**INSTRUCTIONS:**
1. In the passage on teaching children about saving pocket money, what image is suggested for a chart that children color in as they receive more money?
2. Extend the passage on teaching children about saving pocket money, starting after its final sentence.

**EXCERPTED PASSAGE:**
One way of helping them track their progress is to get them to fill out a chart or drawing, like  an image of an empty thermometer, colouring in a little more each time they receive more money.

Get them interested in interest

While coronavirus confines most of our children to learning at home, going into a bank branch to help your child open their first current account or savings account is a little tricky right now.

But you could still pay them interest on the amounts they have saved up. By doing this you’ll not only be giving your child a grounding in the basics of savings interest, you’ll also show them how compound interest works.

It’s likely they’ll be very happy when they learn that they can earn interest on their interest! This type of practical exercise can be a great part of their home schooling experience.

How does interest work?

Digital tools for earning and saving pocket money

If your child is slightly older, there are also a range of options for paying them pocket money digitally. These products can differ in what they offer but the basic model for many of them involves issuing a prepaid card that a child can use to make purchases.

**DATA SECTION:**
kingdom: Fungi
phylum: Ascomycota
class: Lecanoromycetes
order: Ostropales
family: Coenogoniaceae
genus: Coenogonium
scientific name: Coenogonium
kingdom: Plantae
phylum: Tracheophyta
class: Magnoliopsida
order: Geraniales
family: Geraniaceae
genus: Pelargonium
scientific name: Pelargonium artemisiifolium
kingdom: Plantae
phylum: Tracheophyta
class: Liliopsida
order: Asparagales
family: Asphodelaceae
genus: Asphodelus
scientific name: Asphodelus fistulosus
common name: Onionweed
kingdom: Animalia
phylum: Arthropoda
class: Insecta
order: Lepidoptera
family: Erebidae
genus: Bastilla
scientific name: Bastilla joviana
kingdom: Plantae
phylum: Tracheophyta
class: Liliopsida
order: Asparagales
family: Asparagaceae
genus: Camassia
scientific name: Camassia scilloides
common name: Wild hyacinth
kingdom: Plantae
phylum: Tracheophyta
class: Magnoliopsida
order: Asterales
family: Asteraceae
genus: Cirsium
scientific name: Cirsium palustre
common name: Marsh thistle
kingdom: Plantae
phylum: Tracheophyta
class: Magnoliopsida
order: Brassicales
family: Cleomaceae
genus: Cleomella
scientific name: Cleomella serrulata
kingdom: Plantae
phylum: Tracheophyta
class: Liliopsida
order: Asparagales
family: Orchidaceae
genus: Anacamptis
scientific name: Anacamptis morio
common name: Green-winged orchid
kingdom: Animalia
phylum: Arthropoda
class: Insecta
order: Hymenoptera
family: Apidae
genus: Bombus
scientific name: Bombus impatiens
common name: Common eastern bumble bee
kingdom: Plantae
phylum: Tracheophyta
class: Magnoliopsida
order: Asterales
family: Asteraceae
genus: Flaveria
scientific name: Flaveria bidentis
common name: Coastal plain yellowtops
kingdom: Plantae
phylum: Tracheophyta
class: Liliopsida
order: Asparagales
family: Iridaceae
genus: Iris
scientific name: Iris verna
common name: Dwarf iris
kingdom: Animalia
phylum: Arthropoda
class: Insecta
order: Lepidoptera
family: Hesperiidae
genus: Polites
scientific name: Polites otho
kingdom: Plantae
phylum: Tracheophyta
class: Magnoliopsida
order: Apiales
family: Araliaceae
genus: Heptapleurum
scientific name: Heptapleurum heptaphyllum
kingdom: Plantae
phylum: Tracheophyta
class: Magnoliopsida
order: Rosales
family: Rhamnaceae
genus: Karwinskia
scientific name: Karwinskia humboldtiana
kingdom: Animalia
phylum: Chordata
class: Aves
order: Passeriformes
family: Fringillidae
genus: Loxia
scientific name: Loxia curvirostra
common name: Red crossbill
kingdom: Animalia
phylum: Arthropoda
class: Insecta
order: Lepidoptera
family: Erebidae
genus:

**PER-TASK ANSWERS:**
1. An empty thermometer.

2.
With COVID-19 driving us towards using contactless payments, getting young people used to this kind of technology should be a key part of their journey towards better personal finance skills. As children grow older, these types of payment methods are only set to expand.

Here are some examples of the leading products out there:

GoHenry

GoHenry is arguably the most established provider of prepaid cards for children as young as 6 years old.

While the card comes with a £2.99 monthly fee, there is a range of decent functionality through the accompanying app and website, which allows parents to set spending limits, monitor what their kids are buying and where they are spending.

Parents can make one bank transfer into the GoHenry account once a month for free. Any further top-ups cost 50p.

The registered parent or guardian receives a text message every time the child uses the card. A parent can also limit how much their child can withdraw from a cash machine.

Like some online-only banking apps, the GoHenry app allows users to create saving goals, where a percentage of pocket money can be saved every week. Targets will show the child how far they have got to go to meet the savings goal. 

RoosterMoney

RoosterMoney is a money app and accompanying debit card which bills itself as a way for parents to teach their children about money in the digital age.

While the account has to be opened by a parent, a Rooster Card is available to children as young as six years old. The Rooster Card charges an annual fee of £24.99 per year, but offers a one month free trial. 

Alongside the standard functions that a prepaid card provides, there are a range of interesting extras that might be helpful for your kids.

These include the ability to set up an artificial interest rate within a saving pot (a dedicated space where money can be saved). This helps your child understand how savings work, with the ‘interest’ paid on whatever is in the saving pot coming from you the parent.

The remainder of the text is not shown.